Parabole sur le visible et l'imaginé
Premier jour de l'année 2007. A vous tous, que je connais ou que j'imagine, j'ai un message, en forme de voeu à vous transmettre: "N'attendez-pas demain pour agir, aimer, projeter, espérer. N'attendez pas pour vous réconcilier, lorsque c'est possible, avec quelqu'un dont vous vous êtes éloignés. Essayez de vivre aujourd'hui comme une promesse de petits bonheurs à engranger. Demain n'est encore qu'en gestation. Hier a cédé sa place."
Une amie très chère , Catherine Ruth Gross, qui était présence, énergie et partage, est partie samedi soir rejoindre les trop nombreux anges qui peuplent le territoire de mes absents. C'est parce qu'elle avait aimé ce texte et que je me sens incapable aujourd'hui d'écrire quelque chose qui ne me semble pas dérisoire que je le publie ici, en avant-première de sa parution prochaine dans le catalogue de présentation des Ecrivains de la Région Rhône-Alpes LES AMANTS DE LA CATHEDRALE SAINT JEAN
C’était un rituel… Il arrivait toujours le premier. Dès que le sacristain ouvrait la porte latérale de la cathédrale, il s’engouffrait derrière lui. Personne ne lui prêtait attention. Il pouvait alors l’attendre, délicieusement l’attendre. Elle, elle prenait ses aises. Il ne savait jamais quand, ni d’où, il la verrait surgir, majestueuse et délicate.
Ce matin-là, le vieil homme qui arrangeait les fleurs devant l’autel était en retard. Depuis si longtemps qu’ils se croisaient au détour de la crypte, juste derrière l’orgue où lui se cachait, ils avaient fini par devenir amis.
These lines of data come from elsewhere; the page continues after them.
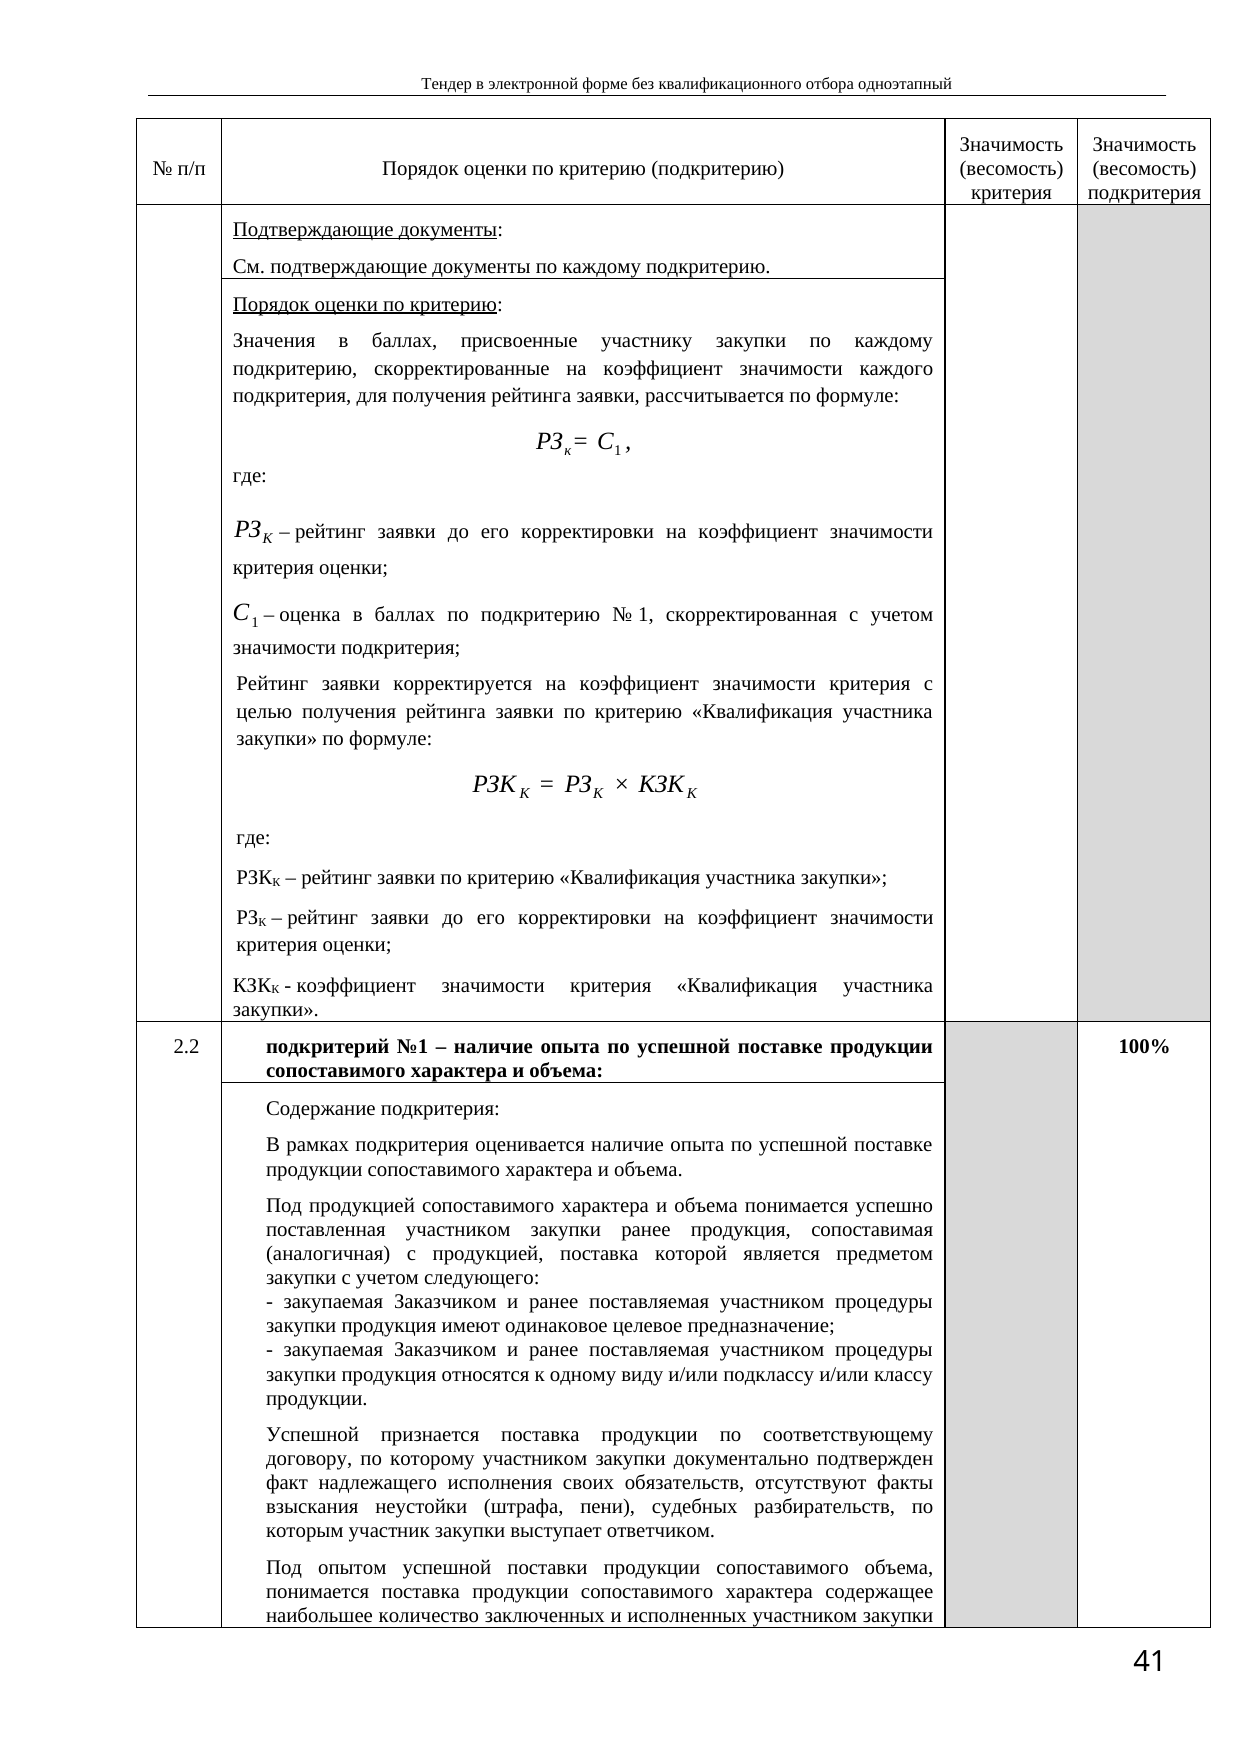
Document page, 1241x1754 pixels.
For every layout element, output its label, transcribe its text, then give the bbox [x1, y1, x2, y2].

table_cell 100% [1078, 1022, 1210, 1627]
table_cell Порядок оценки по критерию: Значения в баллах, присвоенные участнику закупки по каждому подкритерию, скорректированные на коэффициент значимости каждого подкритерия, для получения рейтинга заявки, рассчитывается по формуле: где: – рейтинг заявки до его корректировки на коэффициент значимости критерия оценки; – оценка в баллах по подкритерию № 1, скорректированная с учетом значимости подкритерия; Рейтинг заявки корректируется на коэффициент значимости критерия с целью получения рейтинга заявки по критерию «Квалификация участника закупки» по формуле: где: РЗКК – рейтинг заявки по критерию «Квалификация участника закупки»; РЗК – рейтинг заявки до его корректировки на коэффициент значимости критерия оценки; КЗКК - коэффициент значимости критерия «Квалификация участника закупки». [222, 279, 944, 1021]
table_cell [222, 1083, 944, 1627]
table_header Значимость (весомость) подкритерия [1078, 119, 1210, 204]
table_header № п/п [137, 119, 221, 204]
table_cell 2.2 [137, 1022, 221, 1627]
table_cell Подтверждающие документы: См. подтверждающие документы по каждому подкритерию. [222, 205, 944, 278]
table_header Порядок оценки по критерию (подкритерию) [222, 119, 944, 204]
table_cell [946, 1022, 1077, 1627]
table_cell подкритерий №1 – наличие опыта по успешной поставке продукции сопоставимого характера и объема: [222, 1022, 944, 1082]
table_header Значимость (весомость) критерия [946, 119, 1077, 204]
Il ne les avait jamais chassés, elle et lui, comme les autres le faisaient toujours. Il lui arrivait même de leur offrir quelque victuaille qu’il sortait comme par magie de la niche aménagée derrière la statue de Marie.
Il le chercha longtemps, un peu parce que son estomac revendiquait violemment, beaucoup par ennui. Le temps s’étirait paresseusement, elle non plus n’arrivait pas. Des grappes de visiteurs commençaient à envahir les travées, dérangeant sa ballade de plus en plus fiévreuse. Quelqu’un accordait l’orgue et cela, ce son-là, lui déchirait les tympans. Rien n’était douceur et harmonie ce jour-là. Elle n’arrivait pas.
Réfugié dans la Chapelle Sainte-Thérèse, il la vit enfin et son cœur s’emplit d’allégresse. Elle, c’était elle, son unique, vive et souple, louvoyant entre les promeneurs qui ne la voyaient pas. Elle avançait, de sa démarche inimitable, jusqu’au seuil de la Manécanterie. Elle semblait inquiète, il aurait voulu l’appeler, la rassurer, mais elle était encore trop loin. Il lui fallait la laisser suivre son instinct. Ils se connaissaient si bien qu’il pouvait deviner, à sa façon de pencher la tête, qu’elle essayait d’entrer en contact avec lui. Sur son prie-dieu, il était presque insoupçonnable à tout autre qu’elle. Renonçant à entrer dans la Manécanterie, elle se faufila entre les travées. Son ombre semblait danser avec les cercles de lumière révélés par la porte qui s’ouvrait régulièrement sur l’extérieur. Elle approchait vers lui, l’atmosphère vibrait de sa chère présence, tout en lui était en éveil. Soudain, elle fut là, tout contre lui et le monde cessa d’être désordre et chaos.
C’est ainsi qu’on les trouva le lendemain matin, lovés l’un contre l’autre, leur fourrure teintée de pourpre. Personne ne sut jamais qui avait assassiné les deux chats du gardien de la Cathédrale Saint Jean.